▶ TASK DIRECTIONS
Starting with the line with "pose: elev=101.6 azim=192.9" and going on through the line with "Dot at: (273, 330)", write those rows out again with "pose" swapped for "view" and everything else unchanged. Leave the pictures out of your answer.

▶ DATASET ROWS

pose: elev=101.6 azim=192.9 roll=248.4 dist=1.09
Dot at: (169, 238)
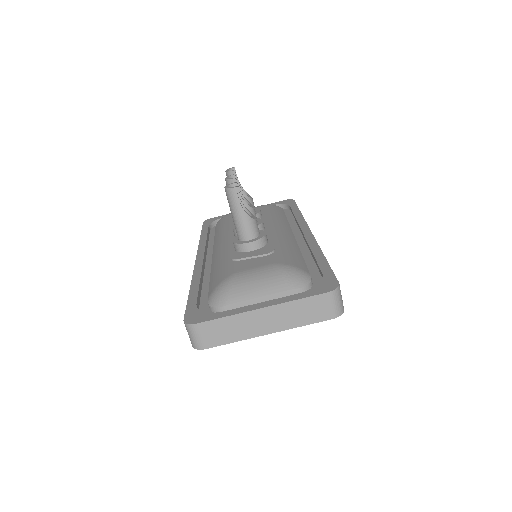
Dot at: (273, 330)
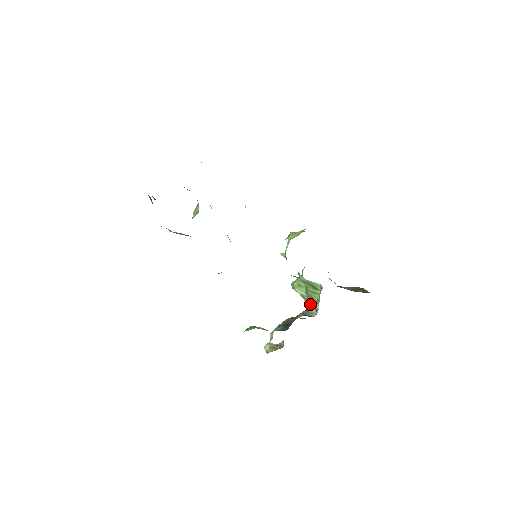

--

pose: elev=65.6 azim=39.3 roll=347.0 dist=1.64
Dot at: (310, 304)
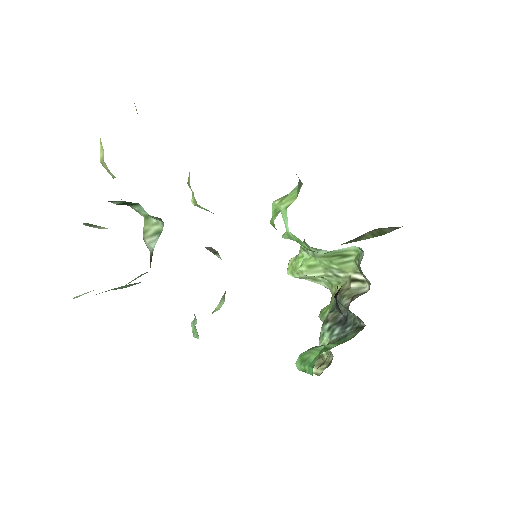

▶ FINISHED ANSWER
view: elev=101.6 azim=192.9 roll=248.4 dist=1.09
Dot at: (169, 238)
Dot at: (273, 330)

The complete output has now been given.